Task directions:
Answer these questions using the article below on the American Axle strike.
(a) How many AAM workers organized in the United Auto Workers walked out?
(b) Through which gate did the company move the semi-trailers?
(c) What charge did the three arrested picketers face?

Click here to download this article as a leaflet.

Auto workers on strike at American Axle and Manufacturing (AAM) in Detroit and New York are facing a sharp escalation of attacks in their struggle to prevent the company from carrying through a brutal two-thirds reduction in their wages and benefits. The 3,650 AAM workers organized in the United Auto Workers union walked out more than two weeks ago.

On Friday morning, March 14, the company executed what appeared to be a carefully orchestrated effort at the company’s main production facility in Detroit, involving local police and news media to provoke a confrontation and force an end to the strike.

Approximately a dozen squad cars and twice as many uniformed officers accompanied by vans and plain-clothes cops were mobilized when the company moved large semi-trailers through the St. Aubin Street gate of the huge American Axle complex. Three picketers were arrested, charged with disorderly conduct, handcuffed and taken away in police vans.

Soon after the arrests, reporters from the World Socialist Web Site visited the picket lines and interviewed strikers. A witness to the incident reported that one of the truck drivers got out of his vehicle and approached the pickets in an apparent deliberate effort to cause a provocation.

The police then escorted the scab back to his truck while other officers arrested and handcuffed three of the pickets. As the witness reported, "They didn’t take him to jail, but they took three of our guys to jail that were just standing in the way. Now what’s up with that?" he asked. "To me, that’s illegal." (See video "Arrests on American Axle picket line in Detroit"]

Local media outlets responded with breaking-news reports of violence and arrests on the picket lines and video images of strikers being hauled away in handcuffs. As an example, in a story headlined "Strikers Handcuffed During Scuffle," the web site for Channel 4, the local NBC affiliate, wrote, "Detroit police were called to the St. Aubin strike location Friday morning to control a situation that turned violent."

Data extract:

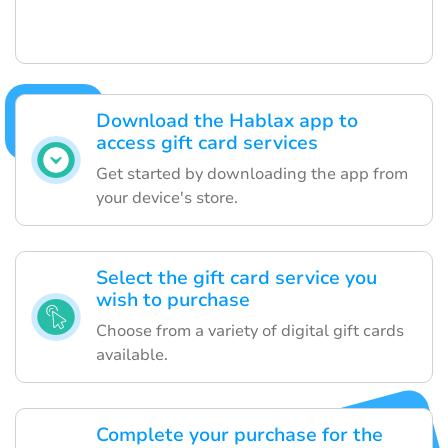
Download the Hablax app to
access gift card services
Get started by downloading the app from
your device's store.
Select the gift card service you
wish to purchase
Choose from a variety of digital gift cards
available.
Complete your purchase for the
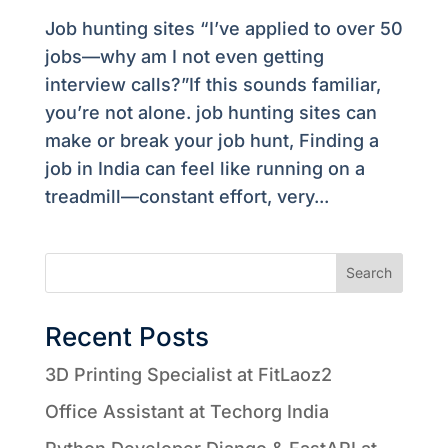
Job hunting sites “I’ve applied to over 50
jobs—why am I not even getting
interview calls?”If this sounds familiar,
you’re not alone. job hunting sites can
make or break your job hunt, Finding a
job in India can feel like running on a
treadmill—constant effort, very...
Search
Recent Posts
3D Printing Specialist at FitLaoz2
Office Assistant at Techorg India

Your solution:
(a) 3,650
(b) The St. Aubin Street gate
(c) Disorderly conduct